Cette première grande étape pyrénéenne marquait un tournant vers la toison d’or. Sous un ciel d’une clarté absolue, les aspirants à la célébration légendaire pénétrèrent dans un univers grandiose, là où l’oxygène se raréfie. D’autant qu’après le Soulor, pointait le col des Bordères (3,1 km à 7,7%), avant l’impitoyable montée vers Hautacam (13,5 km à 7,8%). Sans vouloir jouer les Saint-Just du grand Livre, le chronicoeur se remémora que ce final mythique fut inauguré victorieusement par le Français Luc Leblanc, en 1994, et que six étapes furent jusque-là jugées au sommet de la longue pente vers la station de ski – toujours plus ou moins juge de paix pour grimpeurs et favoris.

Acte II, scène 1. 
Nous n’en étions pas encore là. Si la déesse du vélo n’aime pas qu’on la dérange, préférant qu’on lui récite des prières à la gloire de la Petite Reine, tout explosa dès le Soulor, au bruit des klaxons et des hélicoptères. Façon pièces détachées.
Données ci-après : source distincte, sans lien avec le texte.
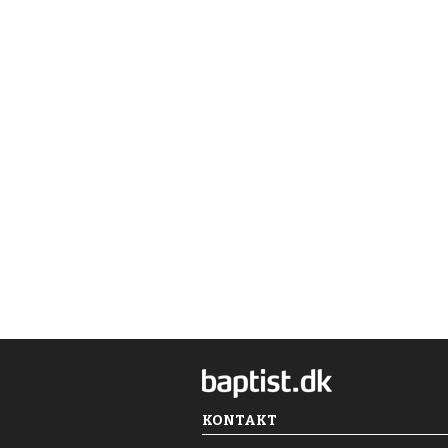
KONTAKT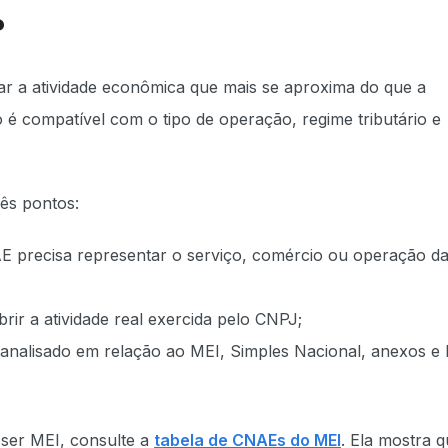
?
r a atividade econômica que mais se aproxima do que a
o é compatível com o tipo de operação, regime tributário e
ês pontos:
precisa representar o serviço, comércio ou operação d
rir a atividade real exercida pelo CNPJ;
 analisado em relação ao MEI, Simples Nacional, anexos e 
 ser MEI, consulte a
tabela de CNAEs do MEI
. Ela mostra q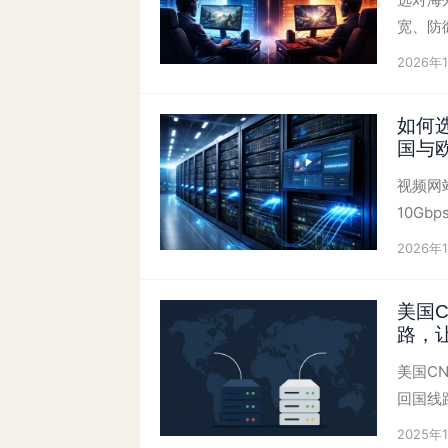
宽、防
2026年
如何
国与
视频网
10G
2026年
美国C
路，
美国CN
回国线
2025年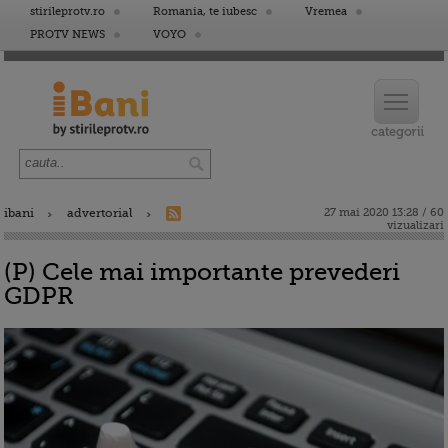
stirileprotv.ro
Romania, te iubesc
Vremea
PROTV NEWS
VOYO
ibani
advertorial
27 mai 2020 13:28 / 60
vizualizari
(P) Cele mai importante prevederi
GDPR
Et à tous les échelons de la course. Nous vîmes les « frelons » de Vingegaard mener un train soutenu. Exit Martinez, Madouas, Martin-Guyonnet, etc. Surtout, alerte pour Remco Evenepoel, pris en mode essorage dans une lessiveuse dantesque, contraint à un effort violent pour essayer de réintégrer son rang. Enfin, adieu au maillot jaune, l’irlandais Ben Healy, en pleine dérive physique…

Acte II, scène 2. 
En abordant Hautacam, nous retînmes notre souffle, tant affleurait le surgissement de l’événement inattendu. Vu les circonstances, tout était possible. L’ultime rescapé de l’échappée, le Pyrénéen Bruno Armirail, s’affaissa et fut mangé tout cru. Les Visma baissèrent vite pavillon. Evenepoel céda de nouveau, comme Vauquelin… puis tout le monde en vérité. Car Tadej Pogačar voulut étendre son royaume sous l’égide de la domination active. À 12 kilomètres du but, l’ogre slovène plaça une attaque délirante, de celle qui laisse muet. Seul Jonas Vingegaard s’accrocha, autant qu’il le put, à l’arrache. Mais le champion du monde se mua en ascensionniste anachorète, unique au monde. Il écrasa le Tour et sa solitude devint notre vertige.

EN MÉMOIRE DE SAMUELE PRIVITERA

Ce cyclisme n’était alors plus un brouillon, ni une emphase ou une épure réinventée, mais il ressemblait, dans toute sa froideur biologisée, à l’enfantement d’une mécanique stupéfiante. Coup triple pour « Pogi » : revanche sur le Danois, victoire de prestige et maillot jaune. L’addition s’avéra salée, sinon définitive, pour la concurrence. Vingegaard concéda 2’ 10’’, l’allemand Florian Lipowitz 2’ 23’’, Vauquelin 3’ 30’’et Evenepoel 3’ 35’’. Au classement général, le dauphin Vingegaard pointait désormais à 3’33’’. Un séisme. Rideau.

Épilogue. 
À la sortie de ce chaos mémorable, le chronicoeur se racla la gorge et ressentit une émotion assumée. D’abord, en pensant à la disparition d’un jeune cycliste de l’équipe Jayco-alula, l’italien Samuele Privitera, mort après une chute sur le Tour du Val d’aoste (1). Ensuite, en se projetant dans un futur immédiat. Ce vendredi, sous la forme d’une course de côte (10,9 km), place aux fameux chronos conduisant les rescapés au faîte de Peyragudes (1re cat.). Et ce samedi, en apothéose, la fin du triptyque infernal avec la monté e de super bagnères (HC), par le Tourmalet (HC) et Peyresourde (1re cat.). Encore deux sommets pyrénéens à conquérir. « L’impossible, nous ne l’atteignons pas, mais il nous sert de lanterne », disait René Char. Dans ses limites et sa grandeur.


(1) Un hommage lui a été rendu sur le Tour avant le départ d’auch, et les membres de l’équipe Jayco portaient un brassardd noir.